I’m sorry but this is NOT a good thing to advertise if you are trying to support the PCMR as a kind group. The extreme number of slurs and insults in that video can only serve to reinforce the (sometimes justified) opinion that PCMR members are elitist and snobbish towards those outside their group, while only adding hatred for use of derogatory terms. The overuse of the term “fag” jumped out at me the most.
Not a fan of how /v/ supported torrenting so much. Edit: now that my score went from 10 to -1, I will say that as a person who has relatives in the music industry you can justify piracy saying “I pirate so I can decide whether to actually buy it”, but it is obvious the vast majority pirate games and music and movies never intend to buy it, and the reaction I hate the most is when they say they played it and is glad they didn’t buy it. Read some reviews, watch a video of the gameplay, encouraging piracy is supporting the vast majority of people who don’t want to pay for games. All my emulated games I have a physical copy on a shelf. I have not emulated what I haven’t bought.
never intending to buy” doesn’t mean they never intended to play, just that they always intended to pirate.

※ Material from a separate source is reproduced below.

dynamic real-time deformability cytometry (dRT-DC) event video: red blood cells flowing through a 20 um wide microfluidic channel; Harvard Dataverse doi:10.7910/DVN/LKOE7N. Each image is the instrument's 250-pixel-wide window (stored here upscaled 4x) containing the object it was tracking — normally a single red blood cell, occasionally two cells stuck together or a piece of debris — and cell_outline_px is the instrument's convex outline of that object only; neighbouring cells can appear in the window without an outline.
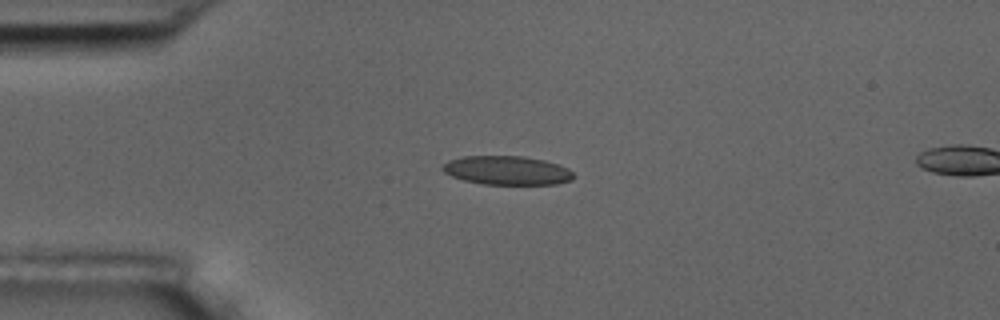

The pro-piracy argument is that a majority of those on the fence would lose interest and never pay up, but even then there’s the small number of people who would pay which constitutes some lost revenue. Of course the anti-piracy argument is that the number of people who would pay (if piracy wasn’t an option) is enough that lost revenue is significant. Unfortunately it’s not easy to get good data one way or the other.